## [Problem requirements]
Below are the records; pull every line that includes "methods".

## [The records]
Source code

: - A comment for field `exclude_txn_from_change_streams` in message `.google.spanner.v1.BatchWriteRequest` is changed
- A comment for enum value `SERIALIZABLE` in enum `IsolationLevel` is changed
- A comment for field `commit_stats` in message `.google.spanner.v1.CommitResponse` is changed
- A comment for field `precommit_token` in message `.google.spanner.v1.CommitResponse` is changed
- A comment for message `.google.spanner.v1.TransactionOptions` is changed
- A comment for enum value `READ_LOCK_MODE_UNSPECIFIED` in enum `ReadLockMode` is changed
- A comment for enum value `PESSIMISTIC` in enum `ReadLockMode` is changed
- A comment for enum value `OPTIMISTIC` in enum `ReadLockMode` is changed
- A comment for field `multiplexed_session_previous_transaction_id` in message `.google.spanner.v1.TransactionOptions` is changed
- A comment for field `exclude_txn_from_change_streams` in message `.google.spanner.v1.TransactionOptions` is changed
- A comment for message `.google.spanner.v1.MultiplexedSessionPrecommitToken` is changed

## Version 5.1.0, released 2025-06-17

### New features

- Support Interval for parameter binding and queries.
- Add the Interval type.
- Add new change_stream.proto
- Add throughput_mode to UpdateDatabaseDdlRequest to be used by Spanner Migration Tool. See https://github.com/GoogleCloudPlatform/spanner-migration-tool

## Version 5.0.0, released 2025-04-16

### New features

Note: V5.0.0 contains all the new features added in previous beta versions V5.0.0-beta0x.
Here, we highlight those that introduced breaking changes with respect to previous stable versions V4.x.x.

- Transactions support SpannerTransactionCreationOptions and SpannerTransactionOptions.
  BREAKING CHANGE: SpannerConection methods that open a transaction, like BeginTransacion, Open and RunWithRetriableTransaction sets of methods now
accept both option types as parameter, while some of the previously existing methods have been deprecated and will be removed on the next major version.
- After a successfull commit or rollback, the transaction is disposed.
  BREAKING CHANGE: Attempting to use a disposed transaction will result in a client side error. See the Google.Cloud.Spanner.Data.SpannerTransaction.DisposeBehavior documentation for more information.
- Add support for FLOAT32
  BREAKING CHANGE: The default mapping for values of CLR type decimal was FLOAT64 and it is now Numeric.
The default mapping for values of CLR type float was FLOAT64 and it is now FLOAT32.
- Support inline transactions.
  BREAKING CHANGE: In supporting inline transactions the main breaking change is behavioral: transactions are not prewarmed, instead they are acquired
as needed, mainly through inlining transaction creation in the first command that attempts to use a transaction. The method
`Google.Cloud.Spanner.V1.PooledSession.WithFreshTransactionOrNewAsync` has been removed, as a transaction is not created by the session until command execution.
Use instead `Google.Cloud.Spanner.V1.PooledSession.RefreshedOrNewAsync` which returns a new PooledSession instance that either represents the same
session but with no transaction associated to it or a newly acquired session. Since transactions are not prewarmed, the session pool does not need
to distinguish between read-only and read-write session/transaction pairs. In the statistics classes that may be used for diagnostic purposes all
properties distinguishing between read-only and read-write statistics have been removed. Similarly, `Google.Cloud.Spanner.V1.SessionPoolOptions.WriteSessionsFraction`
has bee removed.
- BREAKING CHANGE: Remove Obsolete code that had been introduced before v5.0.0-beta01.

## [Response to the task]
  BREAKING CHANGE: SpannerConection methods that open a transaction, like BeginTransacion, Open and RunWithRetriableTransaction sets of methods now
accept both option types as parameter, while some of the previously existing methods have been deprecated and will be removed on the next major version.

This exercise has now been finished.